Phillies 2026 Draft – Recap and Thoughts

My recap of Day 1 of the Phillies draft was on the harsh side, and no real amount of things they could do on Day 2 was really going to change that. It was clear they had allocated a large amount of their draft resources towards signing Tyler Spangler away from Stanford, and that they would probably be having a low excitement conventional draft from that point forward.

Largely that was true, though they clearly did some math overnight and found they had enough money saved or able to be saved to take Will Gasparino in the 5th round. He is very similar to Caden Bogenpohl, expect he hasn’t sold out his power for contact and retains much of the swing and miss. It will be interesting to see the two of them share an outfield. It doesn’t change my opinion of the Bogenpohl pick, but that is the difference between using a 2nd round pick and a 5th round pick on a big slugger project, even if their bonuses might end up somewhere closer in the end.
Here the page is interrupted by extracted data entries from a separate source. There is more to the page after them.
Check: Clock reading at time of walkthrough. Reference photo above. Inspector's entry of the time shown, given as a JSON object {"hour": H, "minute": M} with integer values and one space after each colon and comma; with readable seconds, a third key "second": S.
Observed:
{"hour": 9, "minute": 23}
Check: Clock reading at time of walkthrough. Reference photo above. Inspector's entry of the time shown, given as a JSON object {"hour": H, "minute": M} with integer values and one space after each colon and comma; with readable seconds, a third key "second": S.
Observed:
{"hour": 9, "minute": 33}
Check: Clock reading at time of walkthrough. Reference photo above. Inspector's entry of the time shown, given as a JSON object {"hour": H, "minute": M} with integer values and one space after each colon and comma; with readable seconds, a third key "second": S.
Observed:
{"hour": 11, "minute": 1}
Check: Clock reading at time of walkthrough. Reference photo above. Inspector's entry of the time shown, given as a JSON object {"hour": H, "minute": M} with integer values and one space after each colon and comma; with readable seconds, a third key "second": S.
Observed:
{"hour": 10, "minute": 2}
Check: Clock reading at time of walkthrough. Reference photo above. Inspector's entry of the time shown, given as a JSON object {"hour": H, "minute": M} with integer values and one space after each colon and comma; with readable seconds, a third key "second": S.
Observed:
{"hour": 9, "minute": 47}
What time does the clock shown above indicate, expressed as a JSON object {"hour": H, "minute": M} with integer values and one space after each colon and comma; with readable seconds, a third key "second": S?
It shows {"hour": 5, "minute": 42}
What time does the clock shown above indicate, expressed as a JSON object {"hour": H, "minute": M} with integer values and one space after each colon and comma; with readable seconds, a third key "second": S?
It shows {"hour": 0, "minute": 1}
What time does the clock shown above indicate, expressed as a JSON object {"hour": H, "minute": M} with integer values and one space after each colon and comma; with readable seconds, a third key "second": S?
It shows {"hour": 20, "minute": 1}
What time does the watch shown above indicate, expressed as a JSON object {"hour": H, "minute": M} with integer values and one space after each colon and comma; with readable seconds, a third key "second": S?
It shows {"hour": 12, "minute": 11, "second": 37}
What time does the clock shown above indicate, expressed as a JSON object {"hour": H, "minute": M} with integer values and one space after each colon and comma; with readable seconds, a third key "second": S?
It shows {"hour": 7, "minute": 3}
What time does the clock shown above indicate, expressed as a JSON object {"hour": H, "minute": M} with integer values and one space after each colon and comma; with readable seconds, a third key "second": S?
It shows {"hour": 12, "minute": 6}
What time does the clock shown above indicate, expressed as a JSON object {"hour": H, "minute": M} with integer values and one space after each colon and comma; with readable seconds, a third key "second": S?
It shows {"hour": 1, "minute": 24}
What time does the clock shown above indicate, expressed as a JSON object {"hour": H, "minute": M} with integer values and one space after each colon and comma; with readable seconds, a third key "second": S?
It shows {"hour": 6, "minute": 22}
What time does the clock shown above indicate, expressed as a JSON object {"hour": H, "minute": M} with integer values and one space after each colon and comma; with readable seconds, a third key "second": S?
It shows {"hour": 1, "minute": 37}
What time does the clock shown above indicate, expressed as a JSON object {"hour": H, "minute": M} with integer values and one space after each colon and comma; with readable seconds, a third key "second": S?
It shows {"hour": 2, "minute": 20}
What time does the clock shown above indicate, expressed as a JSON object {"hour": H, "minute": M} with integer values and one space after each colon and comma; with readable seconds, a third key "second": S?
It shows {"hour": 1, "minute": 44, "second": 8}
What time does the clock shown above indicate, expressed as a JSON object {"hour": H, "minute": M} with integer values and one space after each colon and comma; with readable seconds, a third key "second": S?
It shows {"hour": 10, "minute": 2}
Much of Day 2 proceeded like the 2025 draft in a positive way. Finally someone on the analytics side or one of the scouts has got them to just stop taking 6’5″ small school RHP with poor deliveries and fastball angles. Instead we have a lot of what other teams have been taking for the last 5 years with a little extra weird thrown in. It was a lot of big extension, low approach angle fastballs, with weird deliveries. If the Phillies can get more command and velocity out of this group, there are interesting relievers in here. I would have liked to see 1-2 of them been upside starting pitching projects like a Griff McGarry or George Klassen, but because they were saving some money there were more pure relievers and older, less projectable arms. That said, Christian Coppola (12) seems to have an outlier sweeper, and that makes him quite interesting.

On the hitting side, they took Gasparino out of UCLA followed by C Macon Winslow from UNC, but largely stayed away from big school bats falling. Reece Moroney (10) doesn’t seem to have big upside, but there might be some utility ceiling there, totally fine where he was picked. Brayden Bakes (13) probably won’t hit high level pitching, but if he does there are tools to work with there. Clyne (15), Quintanar (16), and Haworth (18) are less interesting and seem to be org guy upside players and I might have liked to see more dart throws on arms, but they aren’t egregious picks.

The two HS picks were fine. Patrick Clemmey is more the age of a 1st year JuCo player and has a big college commitment, but missed a lot of time in HS. Braeden Lipoff doesn’t look to have big projection or athleticism, and HS catchers are very risky as an overall demographic. Bringing them both into the system would be good, but until we see bonuses we won’t know if that is possible. Sort of in that same bucket, but a college guy is Justin Lee who doesn’t look like an easy sign from the outside, but has very intriguing upside for late in the draft.

It still all comes down to the Phillies making a big bet on Tyler Spangler. He looked like a potential top 10 pick coming into the year, and maybe if he plays all year he ends up there. He didn’t and it was due to an injury that may or may not be a long term problem, and cost him a lot of developmental and evaluation time. It is a bet they can win, but it is a place (injuries that have him off a lot of team’s boards) they have bet on before (Aidan Miller, Griffin Burkholder) with mixed results.

Getting a second big bat upside bet in Gasparino to go with Bogenpohl did add some upside to the overall draft, but it still falls into that area where that isn’t a place of developmental strength for the Phillies. While it is good to see them be more modern in their pitcher evaluation, they didn’t really add any boom bust arms to try and work where they have had more success. It leaves it in a place where Brian Barber is once again asking you to trust their evaluation and development, and that just isn’t a well you can keep going back to with their track record. Maybe they do crack through and we look back at this on being a great plan when your first pick is #36, but we are just going to have to once again try and trust that they know what they are doing.